Er stellt sich mit dem Bunsenbrenner auf Eisberge und macht die Radioaktivität im Bikini-Atoll in seinen Kunstwerken sichtbar: Der Waadtländer Julian Charrière (37) geht als Künstler an die Grenzen und ruft so zur Dringlichkeit auf, unsere Umwelt zu schützen. Zum Start der Art Basel holt der Shootingstar der Kunstszene den bedrohten Nebelwald aus den Anden direkt in die Rheinstadt - mit einer Live-Schaltung in Bild und Ton.
Blick: Wie sind Sie auf den Regenwald gekommen?
Julian Charrière: Ich erinnere mich lebhaft daran, wie ich als Kind meine Eltern über den Amazonas sprechen hörte. Schon damals war er durch Abholzung und Entwaldung gefährdet. Der Slogan «Rettet den Regenwald» prägte sich mir ein. Dreissig Jahre später stehen diese wertvollen Ökosysteme noch immer vor denselben ungelösten Herausforderungen.
Das beschäftigt Sie?
Ja, insbesondere die Frage: Wie können wir uns über diese grossen Distanzen hinweg emotional für etwas engagieren, das uns physisch von den Folgen unseres Handelns entfernt.
Warum sind Sie Künstler geworden?
Vielleicht ging es gar nicht so sehr darum, dass ich Künstler werden wollte, sondern um die Auseinandersetzung mit der Natur. Ich war von klein auf neugierig auf Tiere und Pflanzen und welche Bedeutung wir dem beimessen. Die Naturwissenschaft war nicht mein Weg, mich interessierte mehr der Dialog zwischen diesen Welten. Diese Neugierde hat mich zur Kunstschule geführt. Irgendwann wollte ich auch Koch werden.

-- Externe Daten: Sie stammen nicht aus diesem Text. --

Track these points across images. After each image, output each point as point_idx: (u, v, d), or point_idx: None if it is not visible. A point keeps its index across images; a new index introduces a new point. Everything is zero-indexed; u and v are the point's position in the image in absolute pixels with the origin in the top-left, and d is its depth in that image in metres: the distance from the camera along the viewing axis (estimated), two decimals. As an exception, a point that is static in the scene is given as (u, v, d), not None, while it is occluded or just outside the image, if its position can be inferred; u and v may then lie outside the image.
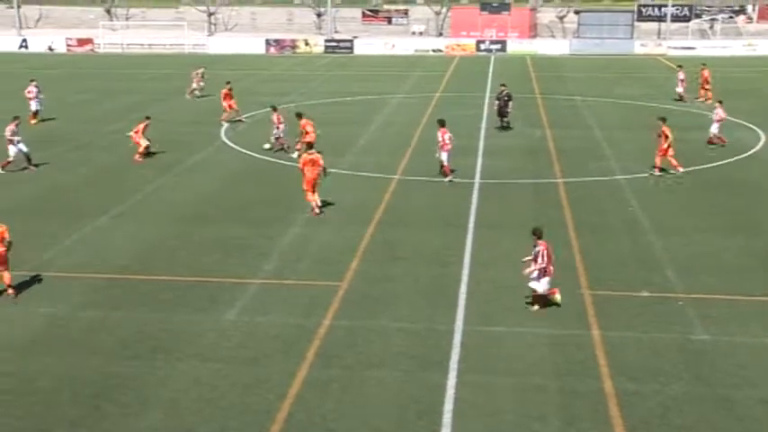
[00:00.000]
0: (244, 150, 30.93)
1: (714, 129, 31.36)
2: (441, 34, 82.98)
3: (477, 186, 25.71)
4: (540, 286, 16.21)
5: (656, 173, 26.69)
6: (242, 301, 16.75)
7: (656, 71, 57.71)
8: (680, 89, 42.34)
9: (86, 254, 19.61)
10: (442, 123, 26.29)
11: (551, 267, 16.20)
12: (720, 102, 32.31)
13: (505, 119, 34.85)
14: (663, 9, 77.68)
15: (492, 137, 33.46)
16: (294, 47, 73.75)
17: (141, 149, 29.33)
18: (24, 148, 27.94)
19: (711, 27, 79.17)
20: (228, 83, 37.53)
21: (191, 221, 22.20)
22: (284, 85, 49.93)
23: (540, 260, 16.07)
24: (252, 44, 74.20)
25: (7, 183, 26.38)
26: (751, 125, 35.50)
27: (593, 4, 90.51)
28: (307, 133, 27.52)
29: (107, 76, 55.36)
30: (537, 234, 16.30)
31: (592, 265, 18.70)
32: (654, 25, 79.52)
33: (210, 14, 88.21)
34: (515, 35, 76.51)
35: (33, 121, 36.69)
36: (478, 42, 72.93)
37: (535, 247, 16.20)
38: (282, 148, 30.09)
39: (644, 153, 30.21)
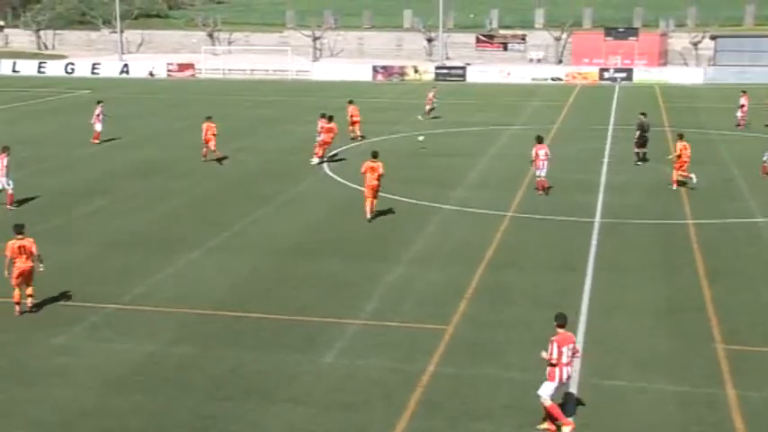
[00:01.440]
0: (347, 182, 31.39)
1: None
2: (560, 61, 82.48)
3: (597, 226, 25.33)
4: (544, 391, 13.28)
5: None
6: (341, 343, 16.91)
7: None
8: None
9: (180, 288, 20.21)
10: (539, 140, 29.23)
11: (565, 371, 13.27)
12: None
13: (644, 149, 34.74)
14: (814, 33, 75.11)
15: (615, 172, 32.95)
16: (402, 74, 74.64)
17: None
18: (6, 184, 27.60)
19: None
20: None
21: (289, 256, 22.61)
22: (392, 114, 50.52)
23: (550, 353, 13.26)
24: (358, 70, 75.49)
25: (116, 213, 27.42)
26: None
27: (732, 28, 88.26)
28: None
29: (208, 103, 57.27)
30: (558, 322, 13.55)
31: (726, 316, 18.10)
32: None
33: (315, 39, 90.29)
34: (643, 62, 75.36)
35: (96, 141, 39.67)
36: (602, 70, 72.15)
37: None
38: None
39: (788, 194, 29.22)
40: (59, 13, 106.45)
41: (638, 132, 34.87)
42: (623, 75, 71.06)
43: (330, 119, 35.47)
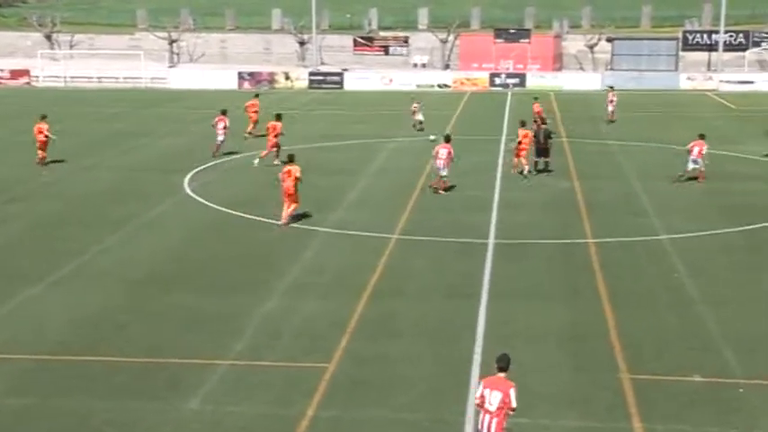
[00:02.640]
0: (210, 203, 31.09)
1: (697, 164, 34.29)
2: (447, 66, 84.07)
3: (491, 247, 25.81)
4: None
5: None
6: (207, 387, 16.67)
7: (706, 110, 58.39)
8: None
9: (16, 330, 19.53)
10: (447, 139, 32.99)
11: (483, 419, 12.92)
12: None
13: (546, 158, 35.87)
14: (713, 36, 78.83)
15: (509, 189, 33.70)
16: (272, 81, 74.64)
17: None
18: None
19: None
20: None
21: (146, 289, 22.20)
22: (261, 126, 50.21)
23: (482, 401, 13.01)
24: (221, 77, 75.11)
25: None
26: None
27: (630, 30, 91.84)
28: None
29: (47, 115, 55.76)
30: (499, 365, 13.22)
31: (630, 343, 18.70)
32: (703, 55, 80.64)
33: (172, 42, 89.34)
34: (536, 67, 77.55)
35: None
36: (492, 76, 73.93)
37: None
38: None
39: (692, 208, 30.44)
40: None
41: (534, 140, 35.75)
42: (516, 81, 72.93)
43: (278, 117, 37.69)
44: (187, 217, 29.59)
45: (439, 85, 73.26)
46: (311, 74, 76.05)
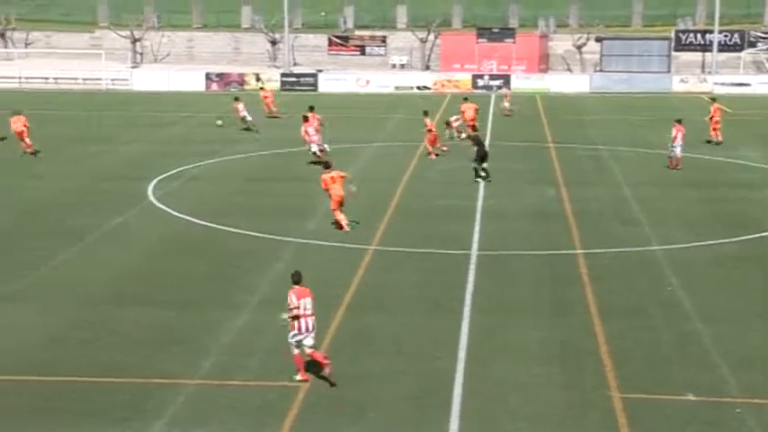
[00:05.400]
0: (175, 213, 31.00)
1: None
2: (428, 67, 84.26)
3: (474, 259, 25.86)
4: (290, 338, 17.71)
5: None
6: (173, 408, 16.61)
7: (700, 113, 58.71)
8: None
9: (-31, 347, 19.43)
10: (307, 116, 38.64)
11: (305, 321, 17.53)
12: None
13: (485, 164, 36.34)
14: (708, 36, 79.35)
15: (492, 196, 33.80)
16: (242, 82, 74.56)
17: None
18: None
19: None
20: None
21: (106, 305, 22.08)
22: (229, 131, 50.23)
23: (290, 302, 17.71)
24: (188, 79, 74.98)
25: None
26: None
27: (619, 29, 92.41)
28: None
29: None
30: (294, 279, 18.04)
31: (622, 360, 18.77)
32: (697, 56, 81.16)
33: (135, 41, 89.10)
34: (521, 68, 77.83)
35: None
36: (475, 77, 74.15)
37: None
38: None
39: (686, 216, 30.60)
40: None
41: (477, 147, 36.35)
42: (500, 82, 73.15)
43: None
44: (151, 227, 29.47)
45: (418, 87, 73.40)
46: (283, 75, 76.01)
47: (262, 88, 60.52)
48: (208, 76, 74.90)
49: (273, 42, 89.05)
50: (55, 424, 16.07)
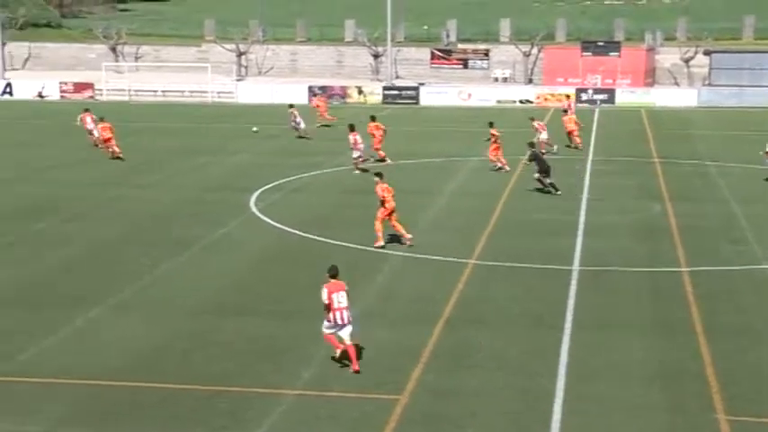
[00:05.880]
0: (277, 224, 31.35)
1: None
2: (530, 81, 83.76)
3: (576, 275, 25.59)
4: (323, 327, 19.06)
5: None
6: (272, 418, 16.76)
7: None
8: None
9: (74, 354, 19.87)
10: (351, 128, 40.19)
11: (339, 314, 18.64)
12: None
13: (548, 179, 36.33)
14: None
15: (596, 211, 33.42)
16: (345, 95, 75.12)
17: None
18: None
19: None
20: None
21: (209, 314, 22.42)
22: (331, 143, 50.74)
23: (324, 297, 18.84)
24: (291, 92, 75.70)
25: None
26: None
27: (730, 42, 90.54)
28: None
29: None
30: (330, 273, 19.10)
31: (728, 381, 18.35)
32: (812, 70, 79.05)
33: (240, 54, 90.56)
34: (627, 82, 76.86)
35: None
36: (579, 91, 73.41)
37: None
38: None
39: (797, 235, 29.84)
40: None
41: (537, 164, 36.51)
42: (604, 96, 72.36)
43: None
44: (254, 238, 29.85)
45: (521, 101, 72.98)
46: (385, 88, 76.39)
47: (315, 95, 61.17)
48: (310, 89, 75.64)
49: (376, 56, 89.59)
50: (154, 429, 16.36)
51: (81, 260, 27.39)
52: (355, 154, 40.90)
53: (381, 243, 28.01)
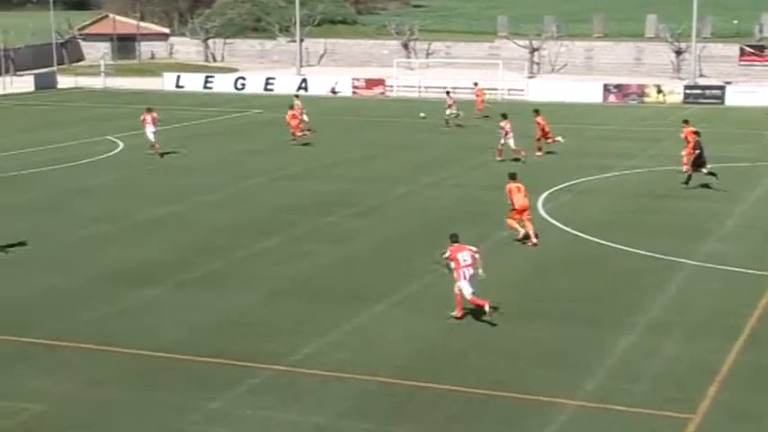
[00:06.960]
0: (565, 227, 31.02)
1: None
2: None
3: None
4: (457, 286, 21.62)
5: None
6: (551, 428, 16.58)
7: None
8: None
9: (358, 349, 20.45)
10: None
11: (464, 271, 21.33)
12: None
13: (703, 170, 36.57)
14: None
15: None
16: (642, 94, 73.42)
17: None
18: None
19: None
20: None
21: (491, 317, 22.41)
22: (623, 144, 49.72)
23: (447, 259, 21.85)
24: (585, 90, 74.97)
25: (285, 257, 28.21)
26: None
27: None
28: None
29: (398, 126, 58.39)
30: (452, 239, 22.09)
31: None
32: None
33: (533, 51, 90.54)
34: None
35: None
36: None
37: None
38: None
39: None
40: (231, 20, 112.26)
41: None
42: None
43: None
44: (540, 241, 29.62)
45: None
46: (687, 87, 74.05)
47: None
48: (606, 88, 74.48)
49: (678, 52, 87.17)
50: (429, 427, 16.55)
51: (367, 255, 28.15)
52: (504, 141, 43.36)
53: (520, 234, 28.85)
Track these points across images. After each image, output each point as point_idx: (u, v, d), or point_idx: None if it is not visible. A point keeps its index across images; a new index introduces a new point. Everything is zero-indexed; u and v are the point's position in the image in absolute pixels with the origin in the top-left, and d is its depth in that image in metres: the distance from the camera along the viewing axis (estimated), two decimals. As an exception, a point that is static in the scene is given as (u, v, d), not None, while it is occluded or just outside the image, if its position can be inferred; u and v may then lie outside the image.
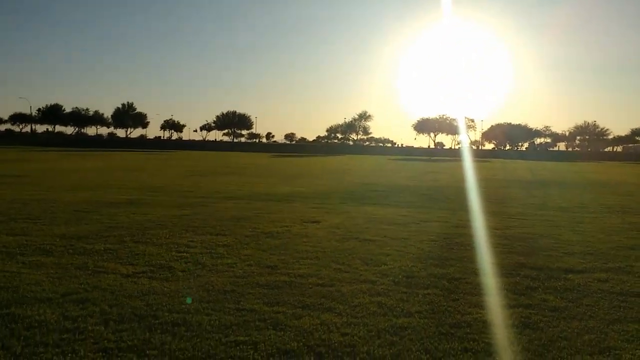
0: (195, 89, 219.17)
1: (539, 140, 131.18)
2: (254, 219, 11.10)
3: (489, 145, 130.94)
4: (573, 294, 6.05)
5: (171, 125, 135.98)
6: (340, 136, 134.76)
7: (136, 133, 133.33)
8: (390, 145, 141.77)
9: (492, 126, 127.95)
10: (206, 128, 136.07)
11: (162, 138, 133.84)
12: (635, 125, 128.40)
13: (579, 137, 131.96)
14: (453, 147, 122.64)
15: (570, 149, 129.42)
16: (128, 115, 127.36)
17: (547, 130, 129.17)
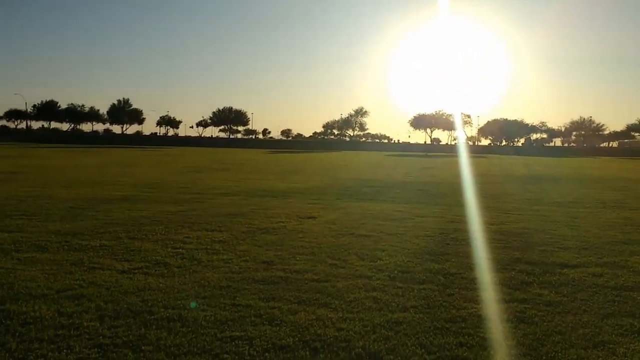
0: (192, 85, 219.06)
1: (535, 136, 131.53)
2: (250, 215, 11.09)
3: (485, 141, 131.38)
4: (568, 289, 6.08)
5: (167, 121, 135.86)
6: (336, 132, 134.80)
7: (132, 129, 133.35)
8: (386, 141, 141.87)
9: (489, 122, 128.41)
10: (202, 124, 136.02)
11: (158, 134, 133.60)
12: (631, 120, 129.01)
13: (574, 133, 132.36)
14: (449, 143, 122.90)
15: (566, 145, 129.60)
16: (124, 112, 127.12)
17: (543, 125, 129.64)
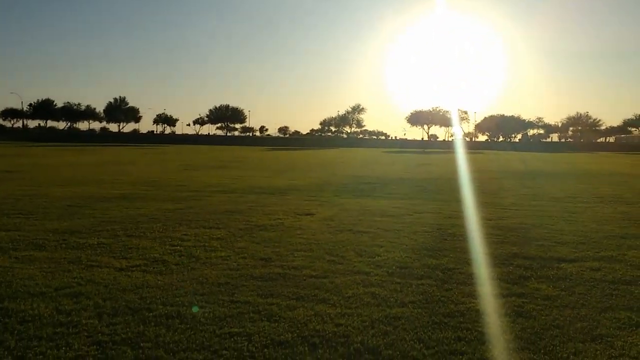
0: (188, 83, 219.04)
1: (532, 132, 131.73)
2: (248, 212, 11.09)
3: (482, 137, 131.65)
4: (565, 283, 6.10)
5: (164, 119, 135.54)
6: (333, 129, 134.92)
7: (129, 128, 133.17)
8: (383, 138, 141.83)
9: (485, 118, 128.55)
10: (199, 122, 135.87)
11: (155, 132, 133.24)
12: (628, 115, 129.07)
13: (571, 128, 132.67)
14: (446, 139, 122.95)
15: (563, 140, 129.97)
16: (120, 110, 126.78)
17: (540, 121, 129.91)
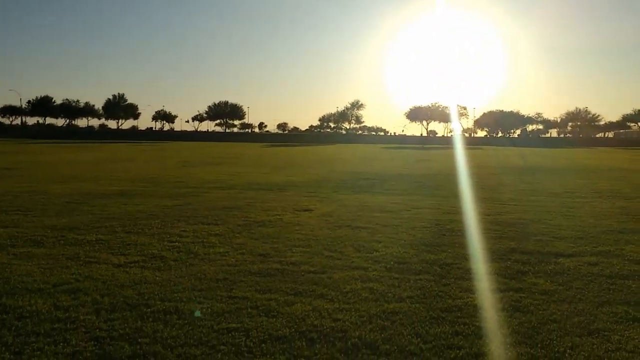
0: (187, 79, 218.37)
1: (530, 127, 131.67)
2: (246, 208, 11.09)
3: (481, 133, 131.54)
4: (563, 278, 6.11)
5: (163, 116, 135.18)
6: (332, 125, 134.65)
7: (127, 124, 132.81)
8: (383, 134, 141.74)
9: (484, 114, 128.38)
10: (198, 119, 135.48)
11: (154, 129, 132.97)
12: (627, 111, 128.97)
13: (570, 124, 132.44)
14: (445, 135, 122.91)
15: (562, 136, 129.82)
16: (119, 107, 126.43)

Was wollen Sie mit ihrer Installation erreichen?
Diese Fassade an einem Kaufhaus ist wie eine riesige Reklametafel, die Einblick in den Alltag einer anderen Welt gibt. Eine Welt, in der von einem Tag auf den andern ein Stück Urwald verschwindet. Das ist nicht ein Vakuum, das nichts mit uns hier zu tun hat. Alles ist miteinander verbunden. Doch es fällt schwer, sich emotional mit dieser Realität auseinanderzusetzen. Allein in dieser Woche der Eröffnung der Art Basel werden weltweit mehr als 300.000 Hektar Regenwald abgeholzt. Zahlen, die so abstrakt sind, dass wir sie nicht mehr fassen können.
Es gibt eine Telefonleitung in den Regenwald, wozu?
Es geht um den Dialog, man kann dem Nebelwald nicht nur zuhören, sondern auch mit ihm sprechen. Natürlich in sehr geringer Lautstärke, um die Tierwelt nicht zu stören.
Wie lange waren Sie in Nebelwald?
Drei Wochen, es ist ein magischer Ort zwischen Nebel, Regenstürmen, Sonne und Insektenschwärmen. Die Installation mit Solarenergie war in der hohen Luftfeuchtigkeit anspruchsvoll, wir standen oft knietief im Schlamm.
Wie haben Sie den Ort persönlich erlebt?
Ich bin sehr dankbar, dass ich in diesen gigantischen Wald eintauchen konnte, es gibt dort über 300 Vogelarten. Als Kind war ich leidenschaftliches Mitglied der örtlichen ornithologischen Gesellschaft. Mein Engagement für Ecuador hat auch politische Gründe. Die Urwälder sind stark bedrohte Lebensräume, und gerade weil das Land recht klein ist, ist es wichtig, diese Wälder so schnell wie möglich für die Zukunft zu erhalten.
«Calls for Action», von Julian Charrière, präsentiert von Globus und Fondation Beyeler bis am 6. Oktober am Marktplatz, Basel.